When I must have been either about to graduate or right out of college–so, 1991 or ’92–Charles and I wondered over a beer whether we’d be into hard rock and heavy metal, which had fueled both of our adolescences, when we were “old” with families. It’s stayed with both of us to some degree, though probably more so me than Charles.
It’s lonely being a Saxon fan in the United States. Saxon was, and is, essentially the second coming of Judas Priest–nothing more or less than big loud heavy metal, light on the deeper meaning and shooting through the top of the intensity scale. Unfortunately for them, it seemed there was only room for one British heavy metal band of that particular flavor on this side of the pond, so they remain largely unknown here and huge in Europe. (I still count seeing them with Charles and T.J. in Atlanta in 1998 on their first U.S. tour in more than 12 years as one of my favorite live music memories.)
Fortunately, even in someplace as unlikely as the southern United States, their records remain readily available. The Inner Sanctum is their latest, released either two days ago (when I received it) or on April 26 (according to Amazon.com as of this writing). I don’t know whether Amazon.com made a mistake sending it to me when they did; if so, you’ll please forgive me for not dutifully waiting for the “official” release date.
I try to be cautious with both praise and damnation when an album is new, but so far, I think The Inner Sanctum is up there with Strong Arm of the Law and Wheels of Steel. It’s scary good. It certainly sounds like the best record they’ve done in the past ten years (and I am a big fan of both 2001’s Killing Ground and 1997’s Unleash the Beast, so that means something).
As much as I’m enjoying The Inner Sanctum, the first thing I experienced listening to it was significant dissonance. “State of Grace” begins like a typical Saxon album opener: moody and brooding, with strings, chants, and gradually building drums and bass. But right when I think the guitar is going to kick in and take my head off, I’m hit with Biff’s vocal instead, produced slick as a Teflon skillet and layered like an ’80s do.
Uhhhh. WTF? I don’t know what to do with this. I turned it down when it hit me on my morning commute and pondered for a moment. OK, I’ll turn it back up and listen.

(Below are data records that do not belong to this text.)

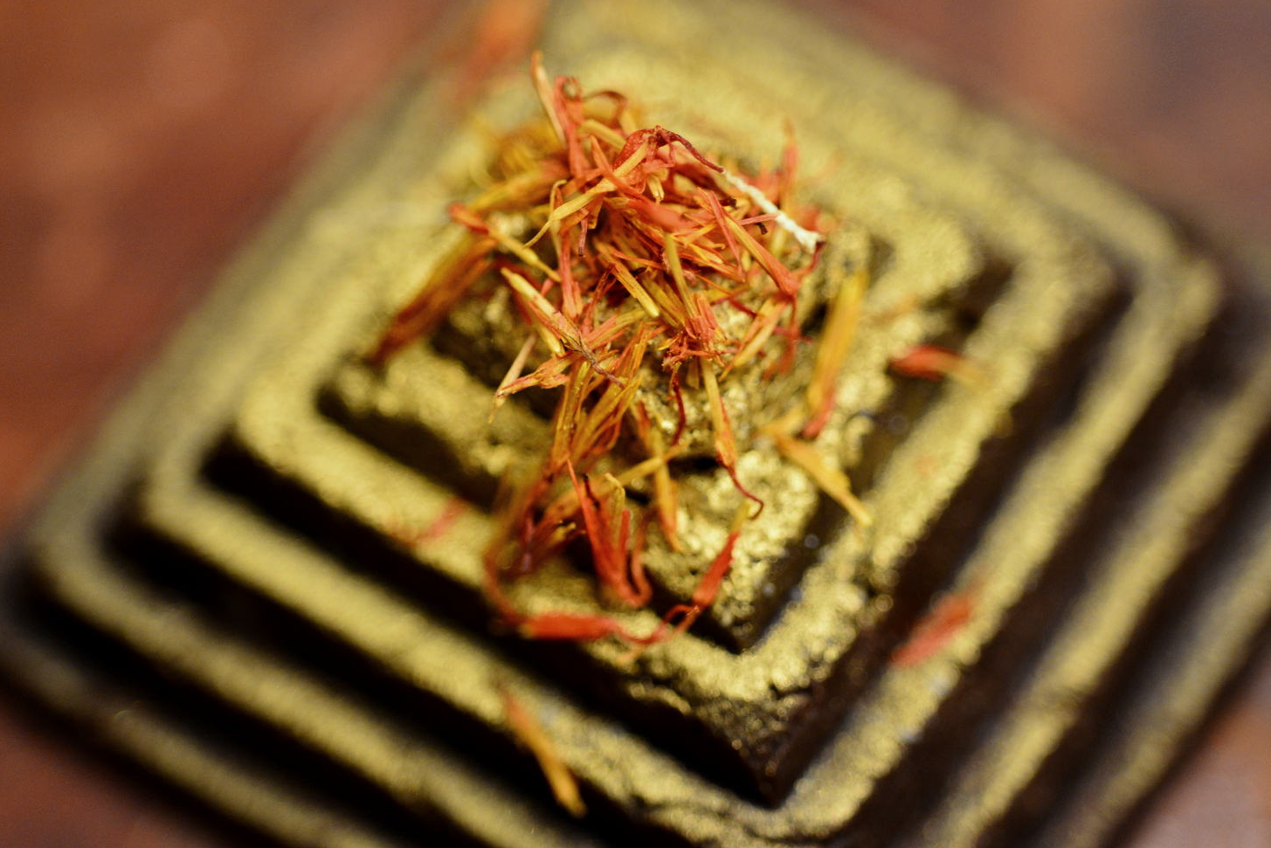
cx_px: 686
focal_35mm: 66
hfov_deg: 30.5
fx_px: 2331
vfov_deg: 20.6
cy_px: 393
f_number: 4
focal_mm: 60
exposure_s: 1/160
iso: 2500
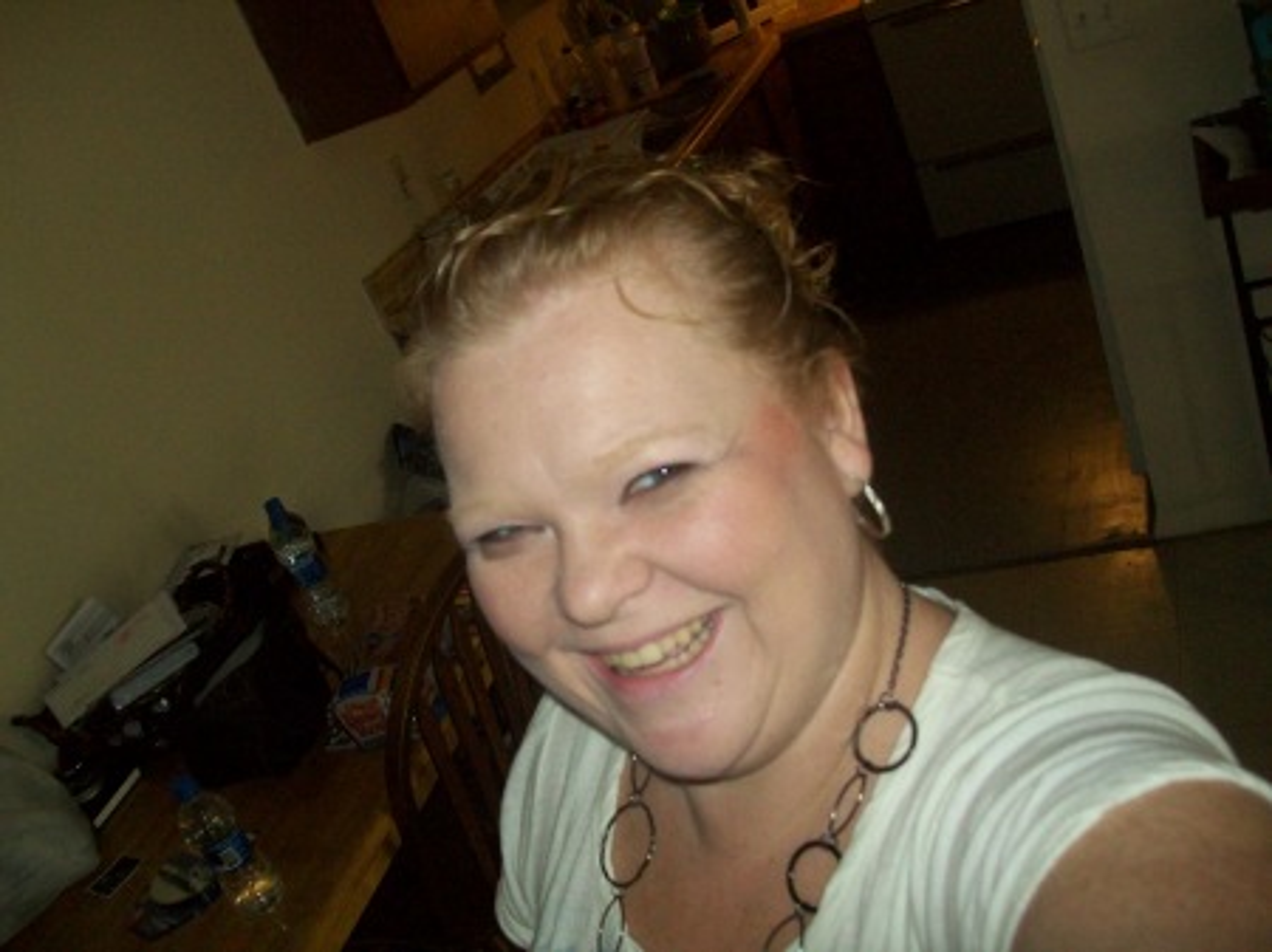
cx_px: 636
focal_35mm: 36
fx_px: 1322
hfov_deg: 51.4
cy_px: 476
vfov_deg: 39.6
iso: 160
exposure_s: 1/60
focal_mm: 6
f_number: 2.7
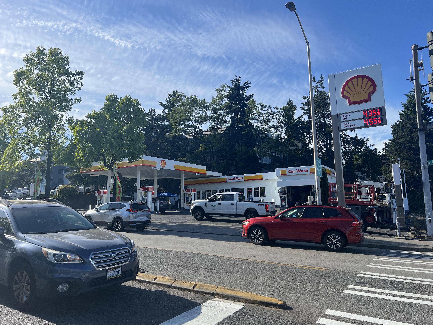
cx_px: 216
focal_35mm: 26
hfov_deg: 67.3
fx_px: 325
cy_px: 162
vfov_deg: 53.1
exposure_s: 1/3356
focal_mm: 5.7
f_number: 1.5
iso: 50
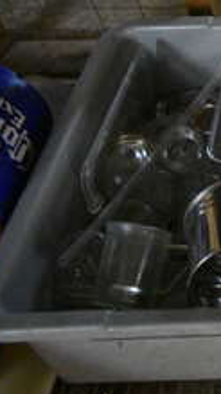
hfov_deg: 12.2
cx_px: 532
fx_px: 824
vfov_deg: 26.5
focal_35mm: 79
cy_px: 94
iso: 4000
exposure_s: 1/125
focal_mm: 18
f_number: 3.5
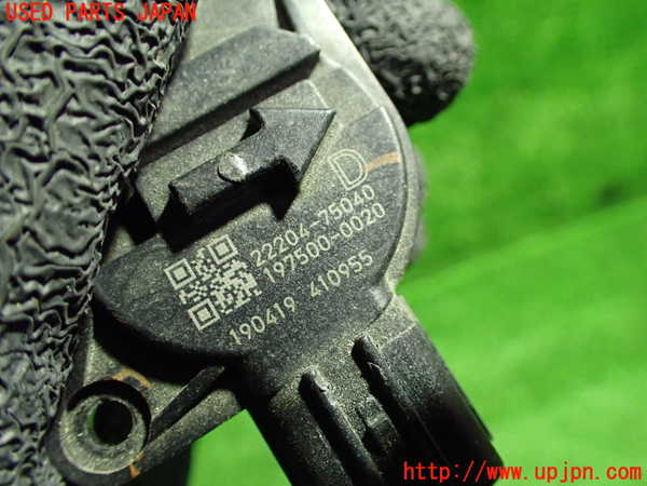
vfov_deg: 46.8
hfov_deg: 60.0
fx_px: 561
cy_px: 243
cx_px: 324
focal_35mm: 30
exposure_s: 1/50
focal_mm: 5.4
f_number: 2.3
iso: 800
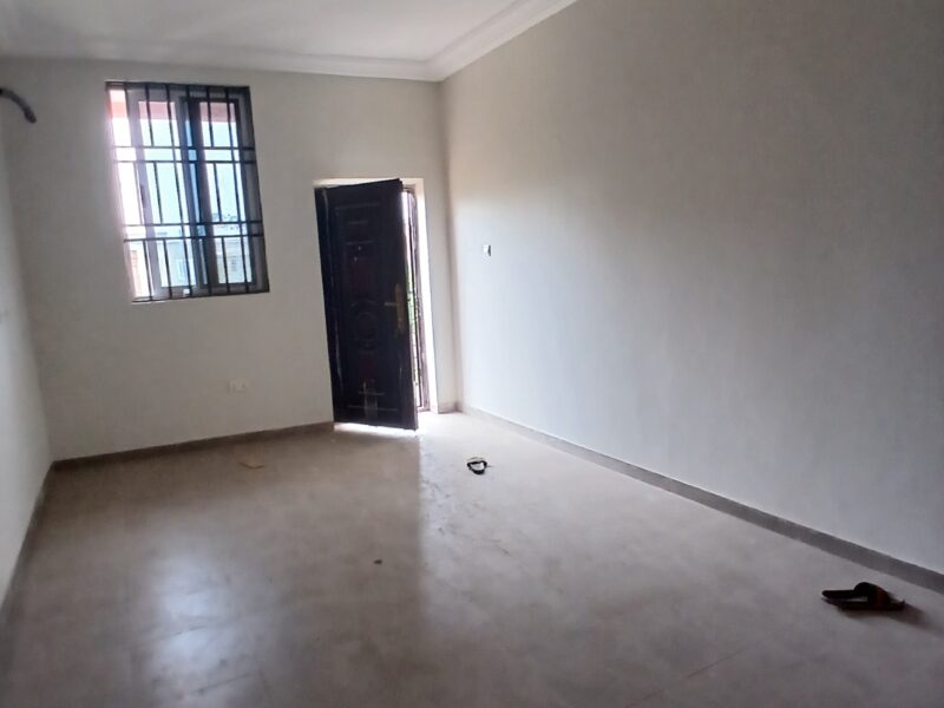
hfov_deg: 91.0
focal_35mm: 17
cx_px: 472
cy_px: 354
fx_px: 464
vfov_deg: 74.7
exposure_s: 1/33.3
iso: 125
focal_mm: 1.4
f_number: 2.2
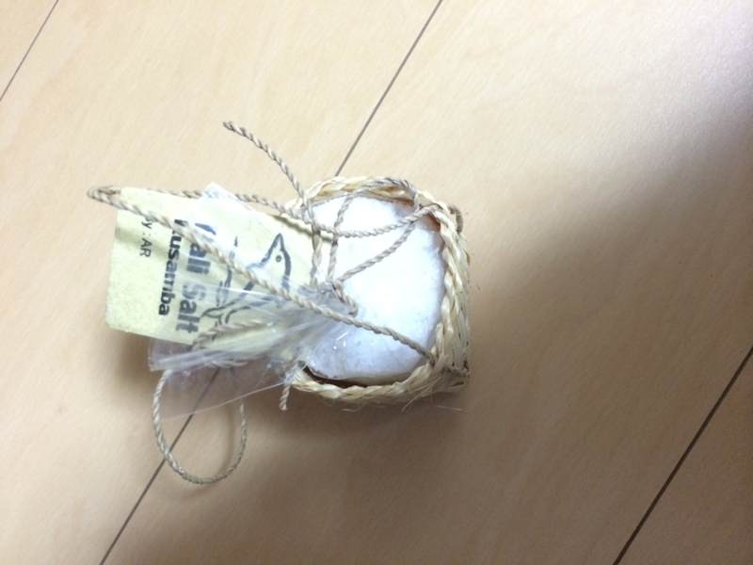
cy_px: 282
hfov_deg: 60.0
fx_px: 653
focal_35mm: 30
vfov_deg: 46.8
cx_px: 376
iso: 400
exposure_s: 1/15
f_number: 2.2
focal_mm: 4.12
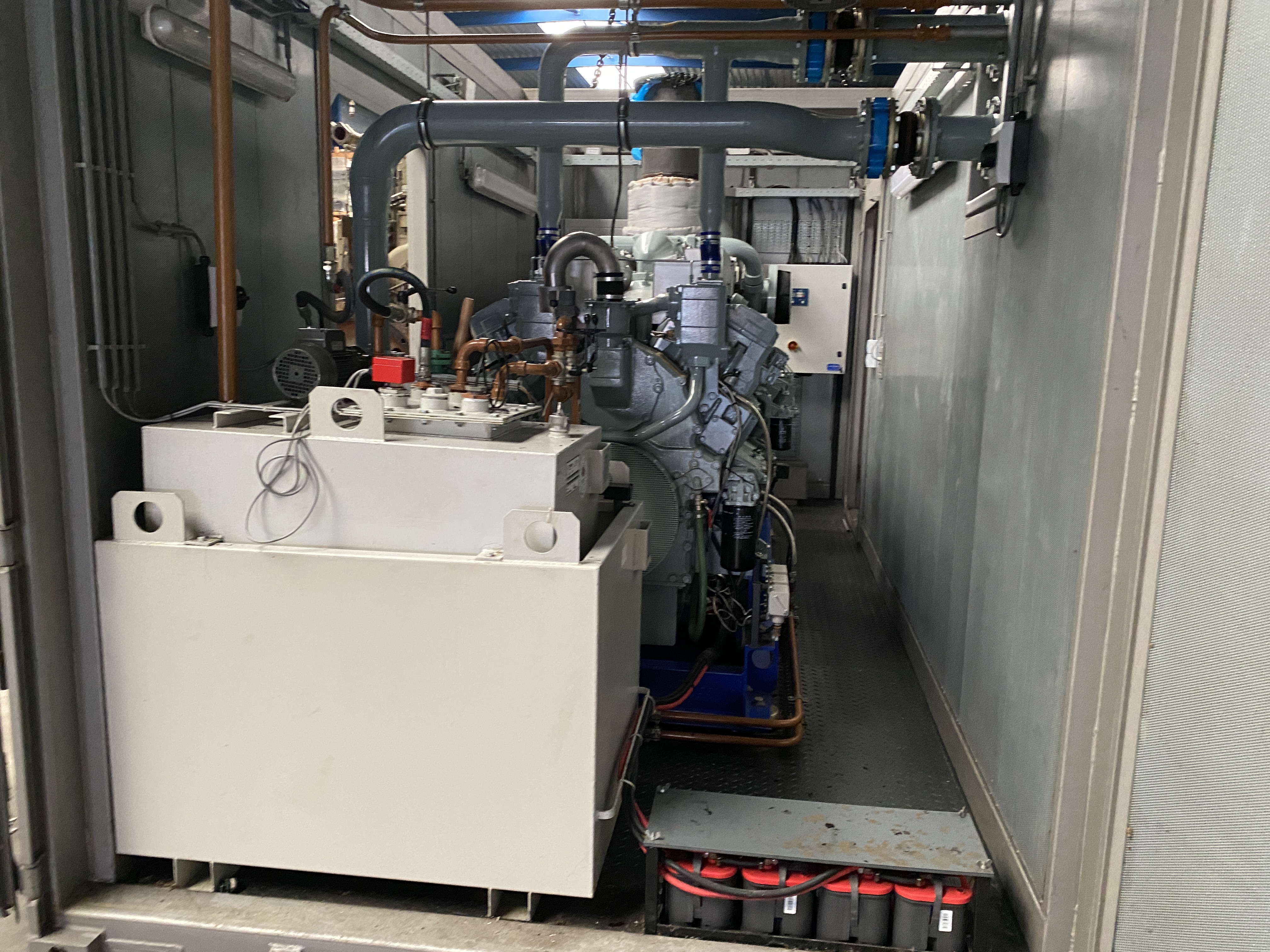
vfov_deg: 53.1
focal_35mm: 26
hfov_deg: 67.3
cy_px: 476
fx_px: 954
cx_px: 635
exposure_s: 1/40
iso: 640
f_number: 1.8
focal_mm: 4.25
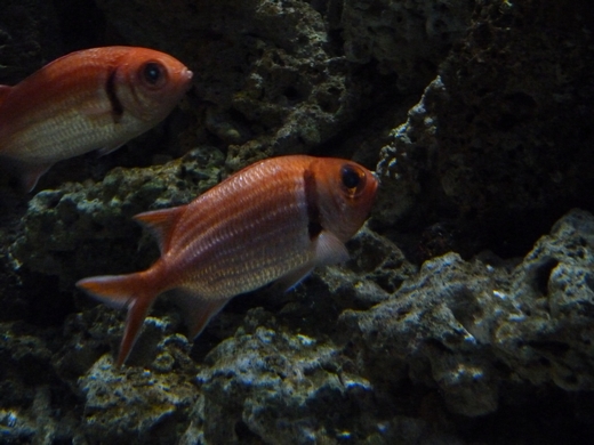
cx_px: 297
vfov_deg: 24.4
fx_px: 1030
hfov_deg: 32.2
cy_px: 222
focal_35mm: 60
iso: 800
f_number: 3.6
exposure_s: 1/40
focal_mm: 10.8
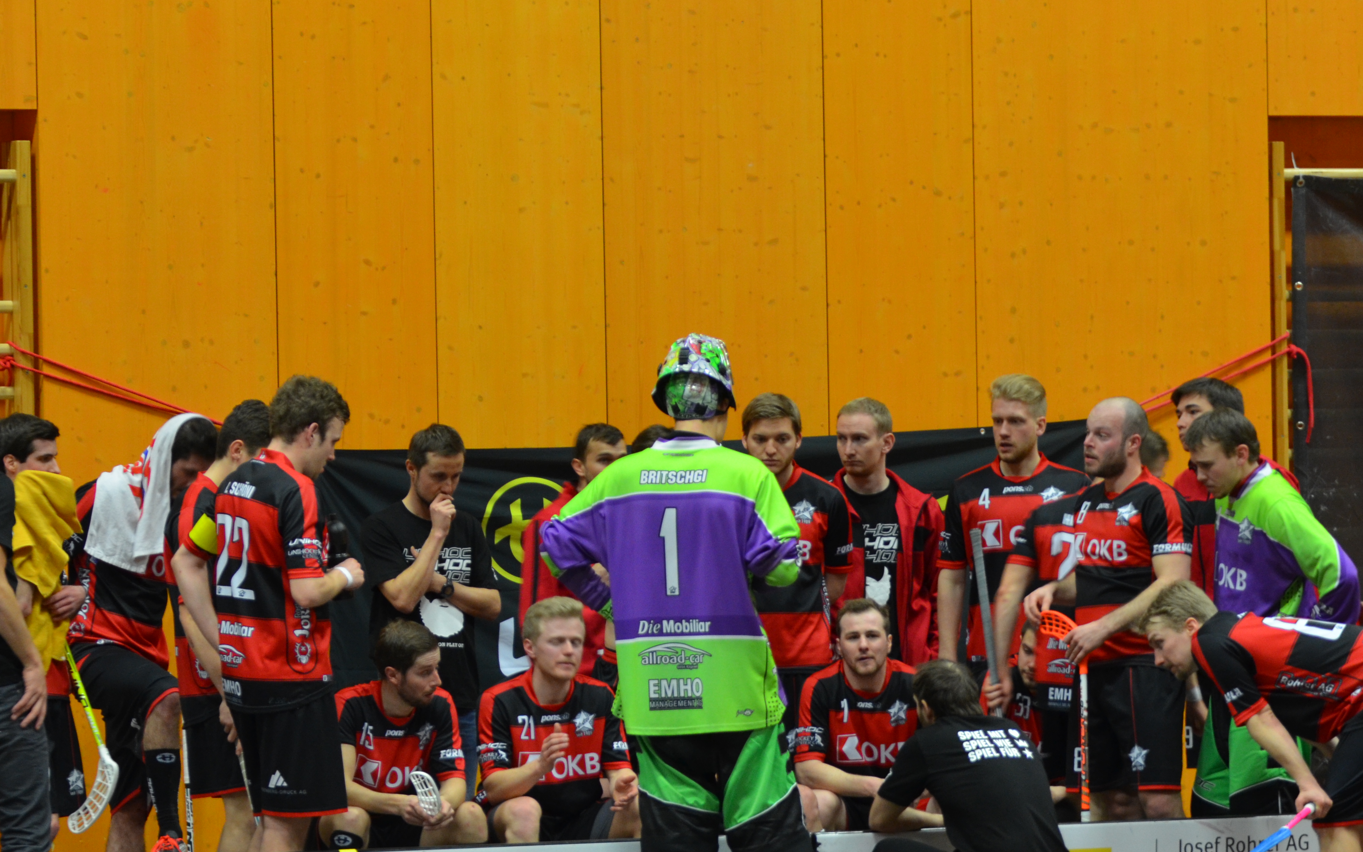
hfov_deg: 10.0
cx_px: 634
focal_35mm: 210
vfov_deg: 6.3
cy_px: 533
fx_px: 7801
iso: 800
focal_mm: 100
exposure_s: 1/30
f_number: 4.2
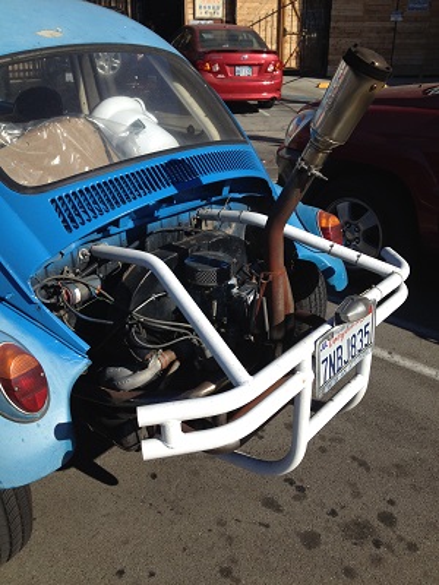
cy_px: 292
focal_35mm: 35
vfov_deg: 52.6
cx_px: 220
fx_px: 592
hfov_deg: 40.7
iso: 50
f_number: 2.4
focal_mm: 4.28
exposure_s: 1/2045
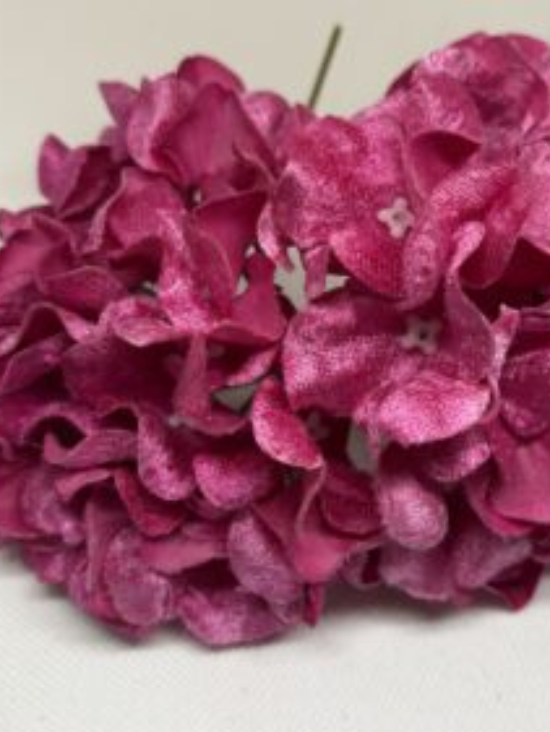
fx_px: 783
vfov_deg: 50.0
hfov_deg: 38.6
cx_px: 310
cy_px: 313
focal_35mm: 37
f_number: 1.6
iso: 32
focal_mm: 5.96
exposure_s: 1/121
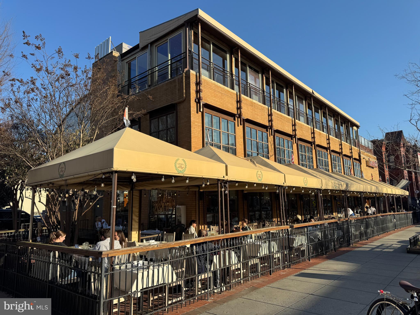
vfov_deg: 56.8
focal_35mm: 24
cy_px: 158
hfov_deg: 71.6
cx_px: 210
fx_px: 291
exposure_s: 1/3247
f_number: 1.78
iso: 80
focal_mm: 6.76
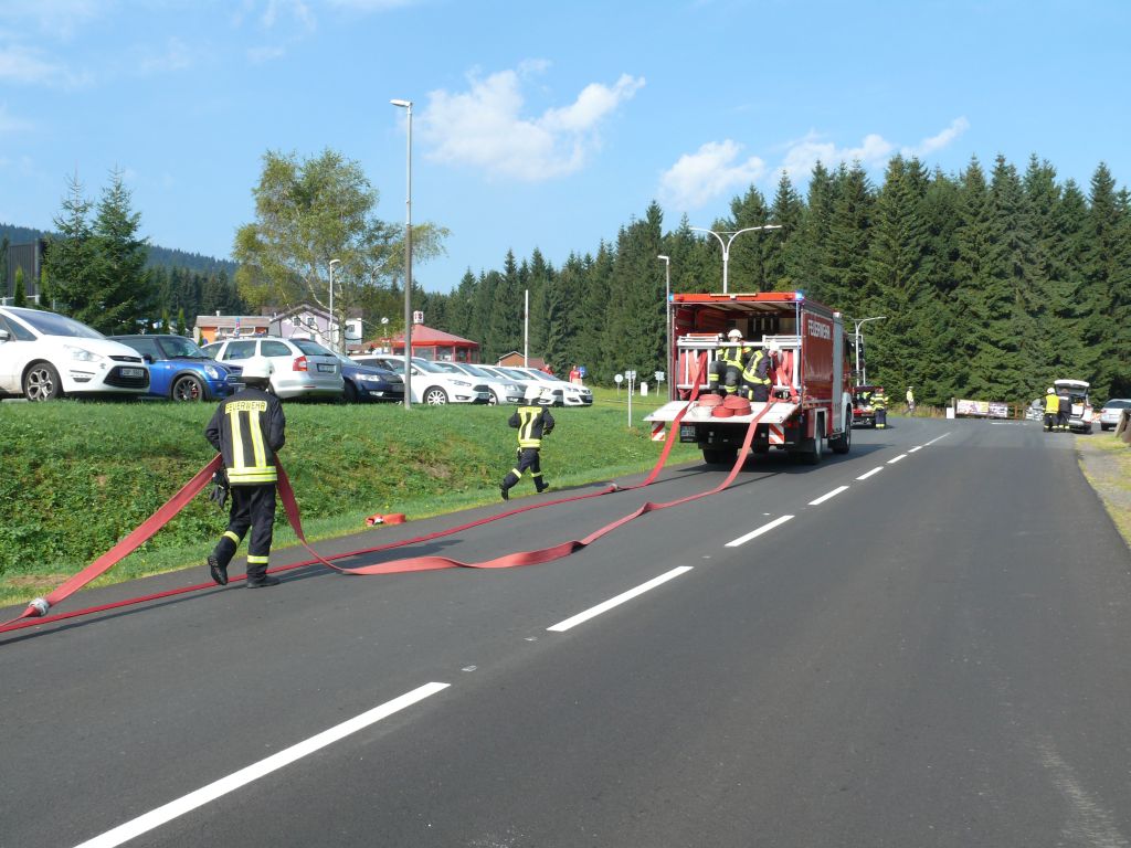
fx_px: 1144
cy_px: 424
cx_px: 566
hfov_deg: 52.6
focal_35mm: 35
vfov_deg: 40.7
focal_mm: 7.4
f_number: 5.6
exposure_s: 1/320
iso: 100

The song largely recovers, though to my ear remains one of the album’s weaker cuts. Fortunately, everything else is rock solid. You got your eerie Goth-before-it-was-called-Goth-sounding stuff like “Atila the Hun” and “Red Star Falling,” and you got your straight-ahead fist-pounders like “I’ve Got to Rock (To Stay Alive),” “Let Me Feel Your Power,” and “Going Nowhere Fast.” Despite the impression given by the opener, it’s not produced to death, and so far I’m finding it thoroughly satisfying.
I suppose I expected a little more of a coherent concept given the album name and artwork, but now that I’ve heard it, I’m not disappointed that such a concept is absent. If you like big, expertly-performed, no-frills heavy metal, adding The Inner Sanctum to your collection is a good move.
And guys, please come back! If you land within 300 miles of here, I’m there.